**Action item**
For the entries below, the expected answer is the line with "C. JOSE ANTONIO MARTINEZ LOPEZ", the line with "A M.T. Jose ~ V B", and every line between them, exactly as written, and nothing more.

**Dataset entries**
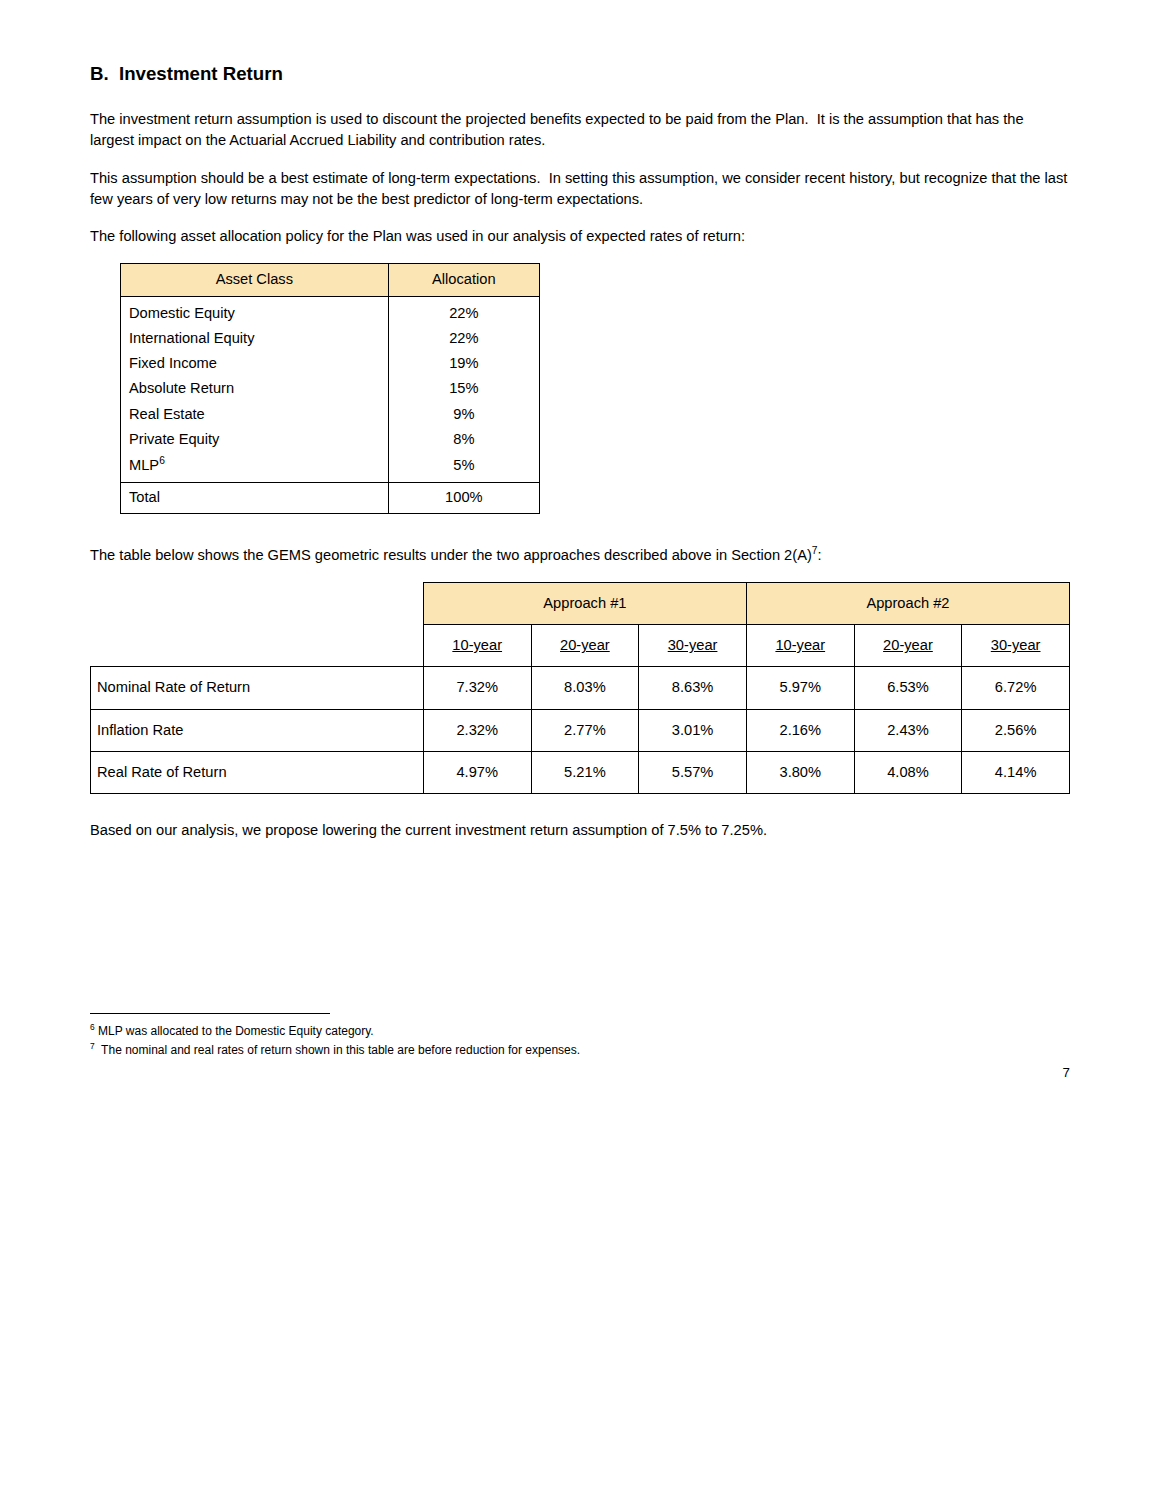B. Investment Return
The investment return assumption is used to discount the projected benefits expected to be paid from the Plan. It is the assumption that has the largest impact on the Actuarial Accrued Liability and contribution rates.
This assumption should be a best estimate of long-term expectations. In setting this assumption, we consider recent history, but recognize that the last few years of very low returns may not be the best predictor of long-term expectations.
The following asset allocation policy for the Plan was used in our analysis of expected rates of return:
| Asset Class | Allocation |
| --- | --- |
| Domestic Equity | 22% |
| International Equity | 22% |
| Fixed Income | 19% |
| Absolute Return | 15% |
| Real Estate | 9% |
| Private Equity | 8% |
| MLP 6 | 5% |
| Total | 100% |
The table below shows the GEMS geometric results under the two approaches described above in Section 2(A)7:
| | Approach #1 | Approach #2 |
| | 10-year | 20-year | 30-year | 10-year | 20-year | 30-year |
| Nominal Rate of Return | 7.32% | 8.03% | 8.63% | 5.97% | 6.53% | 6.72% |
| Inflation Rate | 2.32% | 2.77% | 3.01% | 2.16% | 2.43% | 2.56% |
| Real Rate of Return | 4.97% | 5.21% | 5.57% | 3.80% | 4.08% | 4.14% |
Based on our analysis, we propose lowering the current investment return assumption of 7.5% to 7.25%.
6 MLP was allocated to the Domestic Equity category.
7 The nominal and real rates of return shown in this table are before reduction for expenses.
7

==

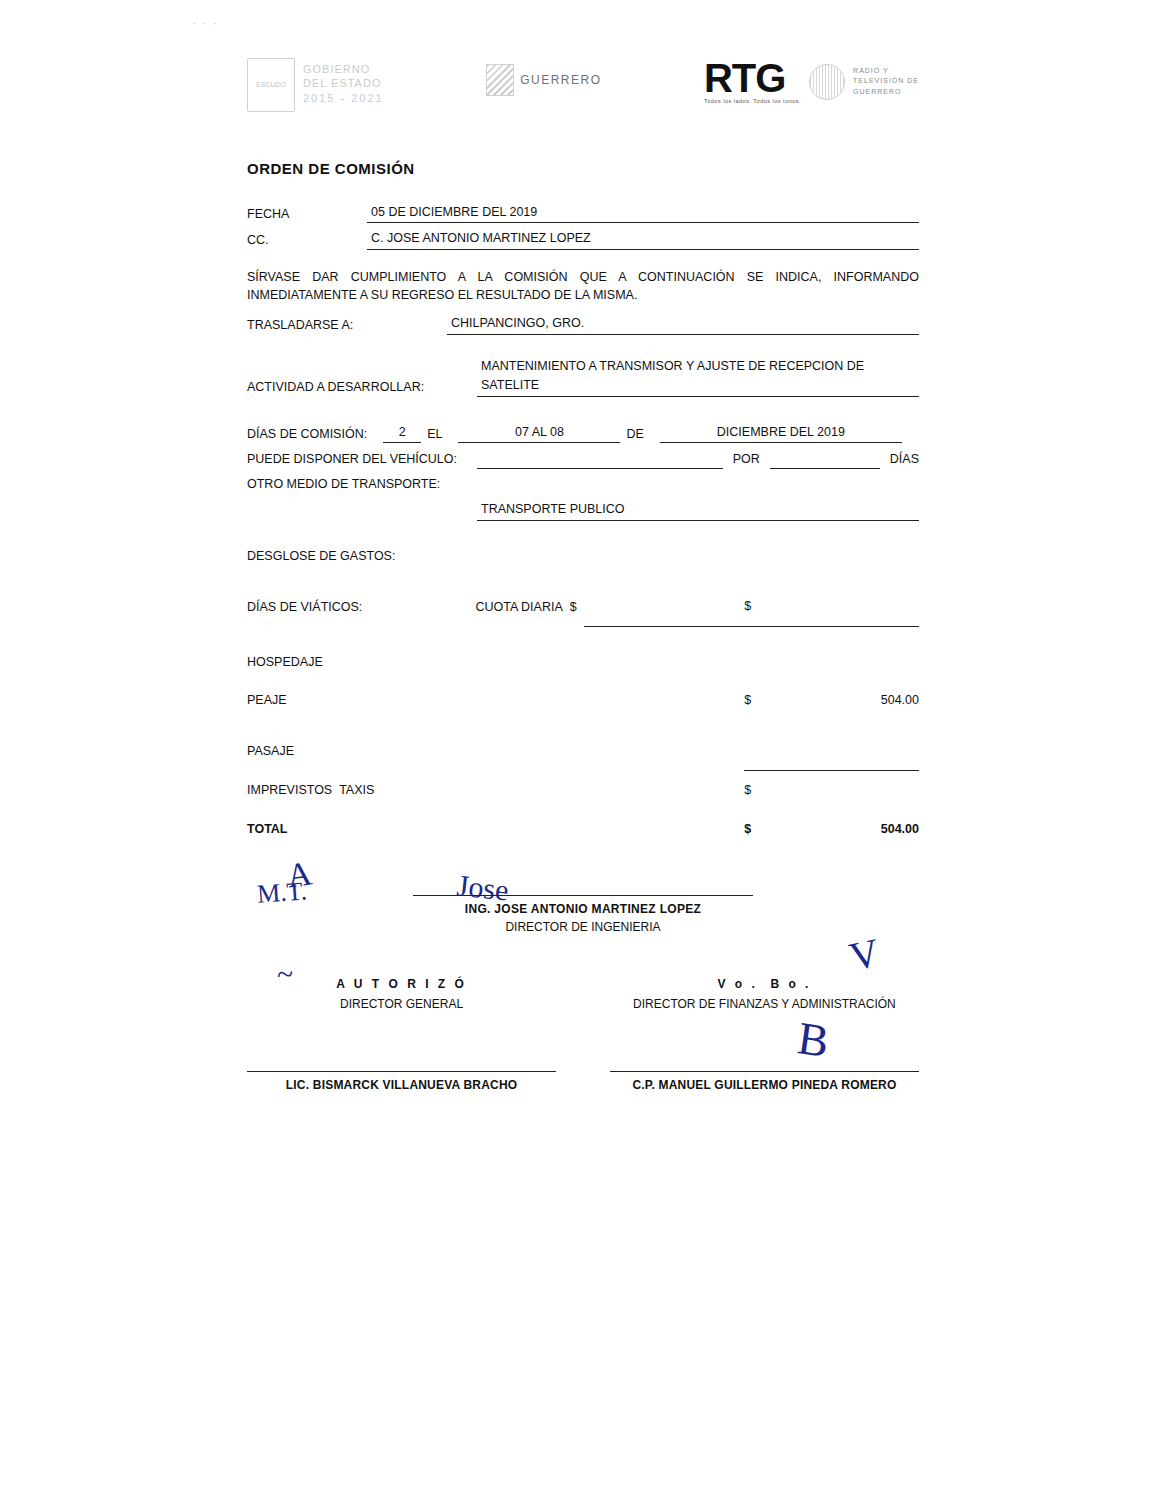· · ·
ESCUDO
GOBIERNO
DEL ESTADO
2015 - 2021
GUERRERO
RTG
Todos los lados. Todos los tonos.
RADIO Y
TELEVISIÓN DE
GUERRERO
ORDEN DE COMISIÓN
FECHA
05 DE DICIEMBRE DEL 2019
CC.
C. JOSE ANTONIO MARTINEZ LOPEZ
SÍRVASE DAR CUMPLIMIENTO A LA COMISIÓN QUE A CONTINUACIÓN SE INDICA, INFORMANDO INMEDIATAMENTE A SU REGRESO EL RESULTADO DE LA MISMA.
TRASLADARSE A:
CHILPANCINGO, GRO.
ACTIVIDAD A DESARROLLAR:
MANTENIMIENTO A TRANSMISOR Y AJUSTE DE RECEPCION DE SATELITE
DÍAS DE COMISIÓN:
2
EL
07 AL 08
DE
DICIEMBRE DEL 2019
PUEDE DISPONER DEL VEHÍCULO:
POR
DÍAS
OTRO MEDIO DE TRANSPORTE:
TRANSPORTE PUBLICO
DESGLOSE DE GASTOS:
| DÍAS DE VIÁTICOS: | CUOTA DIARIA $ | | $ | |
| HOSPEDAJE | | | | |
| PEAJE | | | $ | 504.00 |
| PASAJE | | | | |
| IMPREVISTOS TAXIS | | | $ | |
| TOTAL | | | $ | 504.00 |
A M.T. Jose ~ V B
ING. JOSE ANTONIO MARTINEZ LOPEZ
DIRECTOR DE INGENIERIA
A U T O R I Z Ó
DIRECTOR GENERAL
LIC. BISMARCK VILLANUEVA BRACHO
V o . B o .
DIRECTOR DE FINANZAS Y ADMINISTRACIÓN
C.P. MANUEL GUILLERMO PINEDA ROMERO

* * *

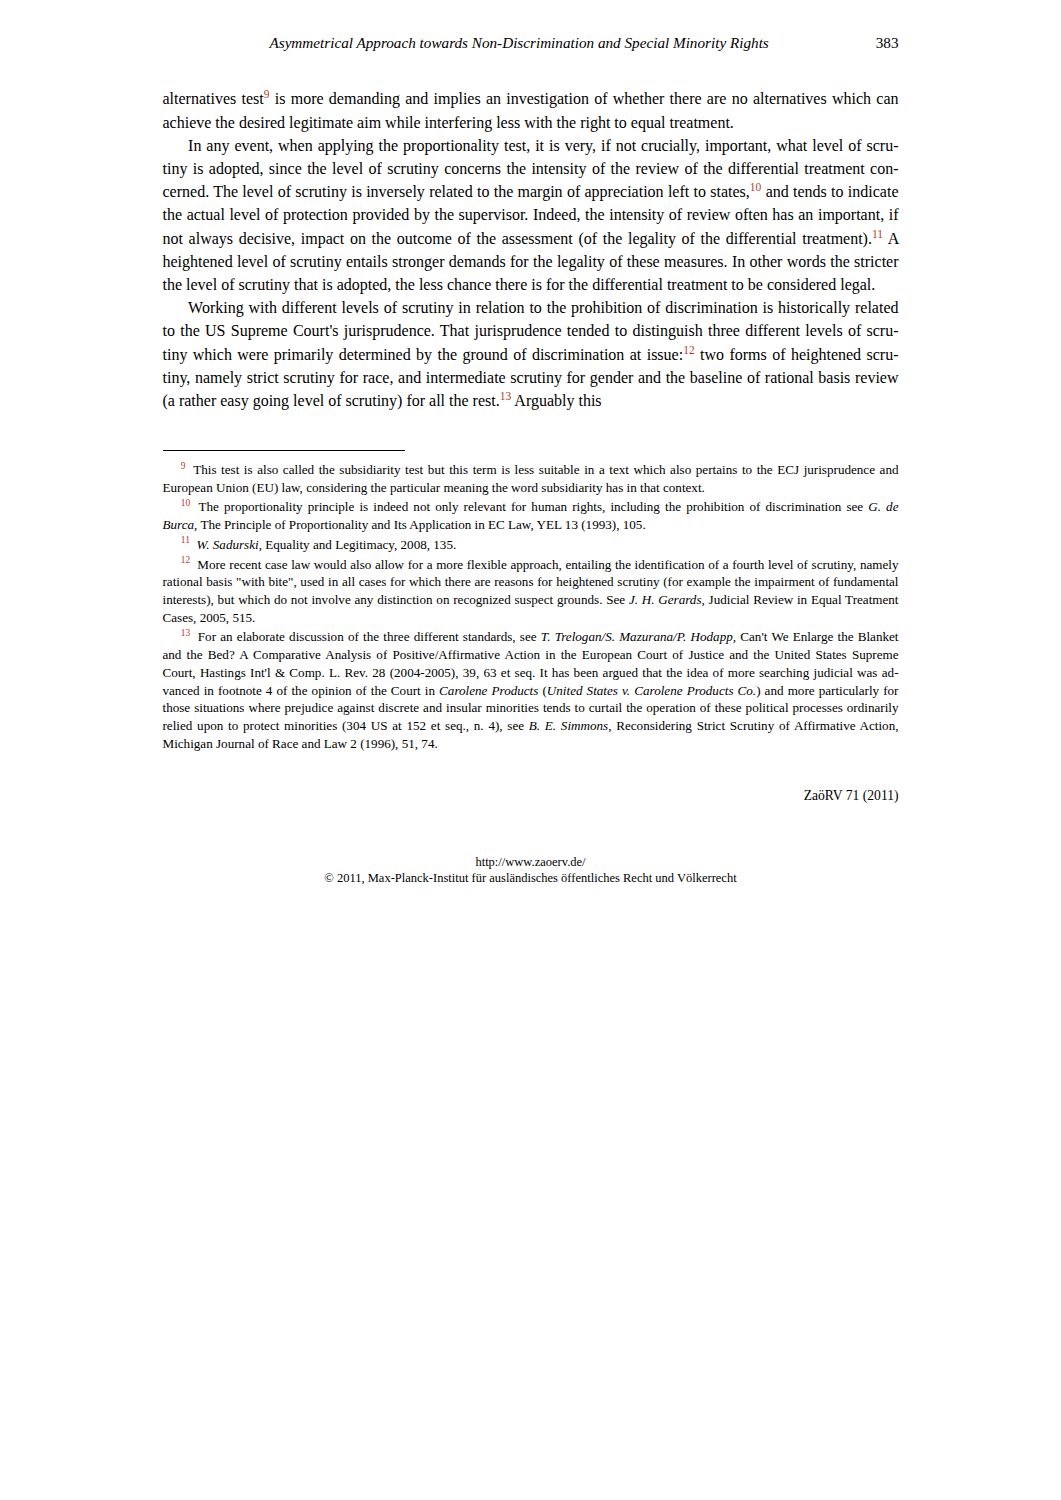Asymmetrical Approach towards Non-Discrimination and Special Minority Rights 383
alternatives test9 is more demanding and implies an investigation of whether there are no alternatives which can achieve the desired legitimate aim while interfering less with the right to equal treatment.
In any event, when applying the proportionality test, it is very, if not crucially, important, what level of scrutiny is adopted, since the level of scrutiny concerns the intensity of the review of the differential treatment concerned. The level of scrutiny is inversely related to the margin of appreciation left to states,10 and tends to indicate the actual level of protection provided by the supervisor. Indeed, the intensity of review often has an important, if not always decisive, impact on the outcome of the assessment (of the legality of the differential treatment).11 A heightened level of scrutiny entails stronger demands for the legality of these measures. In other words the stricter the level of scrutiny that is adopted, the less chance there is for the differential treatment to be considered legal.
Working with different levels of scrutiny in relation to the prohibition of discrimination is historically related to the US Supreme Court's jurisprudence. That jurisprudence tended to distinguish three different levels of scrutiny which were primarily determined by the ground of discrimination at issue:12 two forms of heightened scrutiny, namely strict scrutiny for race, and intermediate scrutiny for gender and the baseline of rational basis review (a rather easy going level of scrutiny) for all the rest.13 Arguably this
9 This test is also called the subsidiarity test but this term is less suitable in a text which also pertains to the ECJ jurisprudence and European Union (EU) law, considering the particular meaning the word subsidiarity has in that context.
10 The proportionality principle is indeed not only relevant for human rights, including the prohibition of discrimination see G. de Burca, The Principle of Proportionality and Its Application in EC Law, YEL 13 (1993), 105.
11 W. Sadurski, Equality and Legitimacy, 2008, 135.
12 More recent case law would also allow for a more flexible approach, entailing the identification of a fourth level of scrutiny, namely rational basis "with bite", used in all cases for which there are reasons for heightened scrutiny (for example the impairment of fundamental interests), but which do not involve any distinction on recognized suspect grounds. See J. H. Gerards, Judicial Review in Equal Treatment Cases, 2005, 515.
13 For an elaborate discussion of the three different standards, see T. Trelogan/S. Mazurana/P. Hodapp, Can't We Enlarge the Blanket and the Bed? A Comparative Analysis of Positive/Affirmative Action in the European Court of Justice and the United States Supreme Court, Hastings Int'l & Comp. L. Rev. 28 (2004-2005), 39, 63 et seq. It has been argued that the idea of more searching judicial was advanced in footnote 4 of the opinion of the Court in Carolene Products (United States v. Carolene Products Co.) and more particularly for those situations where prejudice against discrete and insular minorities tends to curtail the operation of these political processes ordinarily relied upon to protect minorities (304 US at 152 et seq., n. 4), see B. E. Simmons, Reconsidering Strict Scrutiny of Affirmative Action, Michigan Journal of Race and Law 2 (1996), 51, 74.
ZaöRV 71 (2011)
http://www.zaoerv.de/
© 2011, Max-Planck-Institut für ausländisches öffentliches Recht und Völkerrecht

**Finished exercise**
C. JOSE ANTONIO MARTINEZ LOPEZ
SÍRVASE DAR CUMPLIMIENTO A LA COMISIÓN QUE A CONTINUACIÓN SE INDICA, INFORMANDO INMEDIATAMENTE A SU REGRESO EL RESULTADO DE LA MISMA.
TRASLADARSE A:
CHILPANCINGO, GRO.
ACTIVIDAD A DESARROLLAR:
MANTENIMIENTO A TRANSMISOR Y AJUSTE DE RECEPCION DE SATELITE
DÍAS DE COMISIÓN:
2
EL
07 AL 08
DE
DICIEMBRE DEL 2019
PUEDE DISPONER DEL VEHÍCULO:
POR
DÍAS
OTRO MEDIO DE TRANSPORTE:
TRANSPORTE PUBLICO
DESGLOSE DE GASTOS:
| DÍAS DE VIÁTICOS: | CUOTA DIARIA $ | | $ | |
| HOSPEDAJE | | | | |
| PEAJE | | | $ | 504.00 |
| PASAJE | | | | |
| IMPREVISTOS TAXIS | | | $ | |
| TOTAL | | | $ | 504.00 |
A M.T. Jose ~ V B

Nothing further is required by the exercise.